* [WHAT YOU HAVE TO DO]: For each line below that contains the string "permissions", copy that line.

* [RECORDS]:
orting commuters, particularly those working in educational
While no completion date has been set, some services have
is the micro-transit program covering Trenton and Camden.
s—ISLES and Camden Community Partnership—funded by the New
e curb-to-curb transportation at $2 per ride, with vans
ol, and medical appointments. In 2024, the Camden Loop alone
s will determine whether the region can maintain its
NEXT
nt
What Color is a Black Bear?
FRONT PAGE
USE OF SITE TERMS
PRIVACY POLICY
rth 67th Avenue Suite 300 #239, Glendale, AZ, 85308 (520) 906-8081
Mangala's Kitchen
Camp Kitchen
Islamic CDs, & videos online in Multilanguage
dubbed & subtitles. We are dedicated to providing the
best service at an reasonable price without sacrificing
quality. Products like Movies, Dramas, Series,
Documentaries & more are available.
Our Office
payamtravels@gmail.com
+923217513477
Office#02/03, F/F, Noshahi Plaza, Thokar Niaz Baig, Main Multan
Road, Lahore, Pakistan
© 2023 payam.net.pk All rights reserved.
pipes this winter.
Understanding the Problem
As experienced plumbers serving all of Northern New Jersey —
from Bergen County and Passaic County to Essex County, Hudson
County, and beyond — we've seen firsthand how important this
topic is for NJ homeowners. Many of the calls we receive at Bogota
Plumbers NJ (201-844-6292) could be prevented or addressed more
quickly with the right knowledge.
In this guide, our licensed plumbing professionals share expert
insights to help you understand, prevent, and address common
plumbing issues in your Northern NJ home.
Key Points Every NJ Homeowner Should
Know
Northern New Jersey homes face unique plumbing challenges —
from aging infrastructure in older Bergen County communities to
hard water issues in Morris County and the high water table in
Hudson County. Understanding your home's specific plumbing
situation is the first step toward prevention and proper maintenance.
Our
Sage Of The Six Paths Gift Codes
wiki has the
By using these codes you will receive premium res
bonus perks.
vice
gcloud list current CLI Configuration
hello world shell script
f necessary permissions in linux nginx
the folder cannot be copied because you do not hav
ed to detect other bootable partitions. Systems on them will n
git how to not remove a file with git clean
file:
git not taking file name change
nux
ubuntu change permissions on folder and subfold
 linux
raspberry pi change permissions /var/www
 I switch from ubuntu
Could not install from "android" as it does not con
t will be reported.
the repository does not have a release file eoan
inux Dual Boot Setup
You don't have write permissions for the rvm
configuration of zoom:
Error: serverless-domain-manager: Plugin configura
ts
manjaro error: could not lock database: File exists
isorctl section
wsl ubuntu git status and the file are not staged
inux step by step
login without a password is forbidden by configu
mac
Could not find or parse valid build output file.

* [RESULT OF THIS TASK]:
f necessary permissions in linux nginx
ubuntu change permissions on folder and subfold
raspberry pi change permissions /var/www
You don't have write permissions for the rvm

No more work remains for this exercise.